En él, fuera de él, siempre viajaba la atmósfera de tragedia con disfraz de quietud. Se podía creer que era un hombre como todos, pero lo que dimanaba de él parecía diferente. Parecía hecho de ánimas de varios difuntos: Baudelaire, Rimbaud, Verlaine, quizá también Nietzsche, Voltaire y Martín Lutero. Era como esas nubes que al cruzar por el cielo nos hacen pensar en su parecido con un ángel, con un demonio o con una jirafa. De su conversación surgían los personajes que llevaba ocultos, y del cinismo de un Wilde al jugar con la mentira, pasaba a la sentencia de un Valéry, a la minuciosidad de un Proust, o al delirio angelical de un Rilke.

Yo traté a Jorge Cuesta desde el año de veintisiete o veintiocho. Lo atendí médicamente muchas veces. Supe por él mismo los secretos estudios que hacía sobre la ergotina, la que, ametrallada por diferentes cuerpos enemigos, transformaría en la «panacea» para la mayor parte de padecimientos. Me comunicó muchas veces sus repetidos insomnios y me dejó ver su demonio oculto y también su ángel rilkeano. Cuando hablábamos de su descubrimiento científico, iba eslabonando pensamientos diferentes pero con la dirección única de convencerme, de anonadarme, de hacerme su cómplice en la desequilibrada hilera de carbonos con que se presentaba a la ergotina remozada, plena de actividad y de milagro. Hablando era imperativo y no conversaba, sino que combatía.

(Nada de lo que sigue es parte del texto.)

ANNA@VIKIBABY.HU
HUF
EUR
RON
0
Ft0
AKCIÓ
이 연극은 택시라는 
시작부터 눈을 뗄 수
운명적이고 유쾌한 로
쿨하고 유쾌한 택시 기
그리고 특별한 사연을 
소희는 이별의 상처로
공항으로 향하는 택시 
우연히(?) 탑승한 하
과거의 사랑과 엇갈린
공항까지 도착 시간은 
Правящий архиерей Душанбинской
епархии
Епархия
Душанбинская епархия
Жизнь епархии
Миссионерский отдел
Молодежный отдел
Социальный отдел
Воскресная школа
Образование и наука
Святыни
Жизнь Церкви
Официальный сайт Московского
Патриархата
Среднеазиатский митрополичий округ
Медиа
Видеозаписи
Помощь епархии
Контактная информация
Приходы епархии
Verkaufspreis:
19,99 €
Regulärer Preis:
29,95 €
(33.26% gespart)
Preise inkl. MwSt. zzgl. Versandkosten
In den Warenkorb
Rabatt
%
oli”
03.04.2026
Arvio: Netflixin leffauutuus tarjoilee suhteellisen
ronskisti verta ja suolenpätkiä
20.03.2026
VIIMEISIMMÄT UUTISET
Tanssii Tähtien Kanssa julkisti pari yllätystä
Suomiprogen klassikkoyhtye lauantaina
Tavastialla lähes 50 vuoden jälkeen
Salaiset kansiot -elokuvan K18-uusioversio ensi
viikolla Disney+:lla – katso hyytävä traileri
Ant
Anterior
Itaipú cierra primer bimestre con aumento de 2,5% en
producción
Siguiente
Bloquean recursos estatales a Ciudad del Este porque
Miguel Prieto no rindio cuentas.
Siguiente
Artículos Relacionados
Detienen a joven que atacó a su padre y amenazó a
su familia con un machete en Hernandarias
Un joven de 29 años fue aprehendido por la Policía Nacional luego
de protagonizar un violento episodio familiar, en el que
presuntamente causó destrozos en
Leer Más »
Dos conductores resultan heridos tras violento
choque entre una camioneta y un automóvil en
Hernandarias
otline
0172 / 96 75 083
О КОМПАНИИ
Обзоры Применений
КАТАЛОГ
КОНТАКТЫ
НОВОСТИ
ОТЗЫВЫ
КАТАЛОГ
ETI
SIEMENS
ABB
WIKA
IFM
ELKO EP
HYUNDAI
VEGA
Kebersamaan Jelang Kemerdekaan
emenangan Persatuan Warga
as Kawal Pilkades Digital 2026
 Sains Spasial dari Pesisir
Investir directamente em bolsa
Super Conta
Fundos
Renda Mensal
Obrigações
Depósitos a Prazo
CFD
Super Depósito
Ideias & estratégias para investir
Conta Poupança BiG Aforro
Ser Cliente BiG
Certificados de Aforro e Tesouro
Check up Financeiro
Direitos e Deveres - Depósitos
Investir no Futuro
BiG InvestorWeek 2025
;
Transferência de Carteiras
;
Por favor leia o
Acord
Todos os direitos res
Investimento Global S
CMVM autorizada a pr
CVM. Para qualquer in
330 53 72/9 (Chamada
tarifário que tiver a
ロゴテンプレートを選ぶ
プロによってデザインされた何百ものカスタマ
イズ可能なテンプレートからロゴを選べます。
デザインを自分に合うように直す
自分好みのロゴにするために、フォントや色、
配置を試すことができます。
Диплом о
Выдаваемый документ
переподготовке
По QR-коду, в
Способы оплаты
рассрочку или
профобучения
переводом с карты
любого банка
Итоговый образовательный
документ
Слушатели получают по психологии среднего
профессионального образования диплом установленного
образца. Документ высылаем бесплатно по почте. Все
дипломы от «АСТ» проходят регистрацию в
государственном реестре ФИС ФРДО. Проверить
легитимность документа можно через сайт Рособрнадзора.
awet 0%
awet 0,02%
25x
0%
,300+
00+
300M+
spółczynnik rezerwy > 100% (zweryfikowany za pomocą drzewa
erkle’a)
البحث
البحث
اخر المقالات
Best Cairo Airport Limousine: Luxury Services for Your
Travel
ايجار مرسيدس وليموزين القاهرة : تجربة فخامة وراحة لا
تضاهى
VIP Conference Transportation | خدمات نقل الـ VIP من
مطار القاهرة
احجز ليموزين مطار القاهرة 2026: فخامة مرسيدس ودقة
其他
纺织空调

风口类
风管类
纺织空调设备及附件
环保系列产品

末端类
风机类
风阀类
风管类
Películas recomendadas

Una serie de tragedias minoraron su vida. Vivió quizás cautivo de varios traumas de infancia y, tal vez su demonio guardián, dilató con desenfreno el peso de su cráneo, que resultaba demasiado pesado para su cuerpo. No fue un degenerado superior, ni un santo malo, ni un vidente o profeta, no; fue un hombre singular, íntegro en su desequilibrada sensatez, puro en su crítica cruel, obediente a su estigmático averno y, hombre al fin, mortal para consumar su inmortalidad. Un día murió, no recuerdo la fecha. Se habló poco de su muerte. Ahora está casi a las puertas del olvido porque su obra anda por diferentes manos y parte de su prosa y su obra política, se consideran perdidas. Fue un gran pensador, un hombre que usó el traje de demonio para morir con desnudez de ángel. Su historia íntima será cruel, rara, sin fortuna, pero los que lo conocimos quedamos convencidos de que dilapidó la riqueza de su inteligencia, aquí y allá, por todas partes; pero en un siglo donde lo material brilla más que lo espiritual, y que lo ha condenado a la cicuta de la incomprensión y el desconocimiento.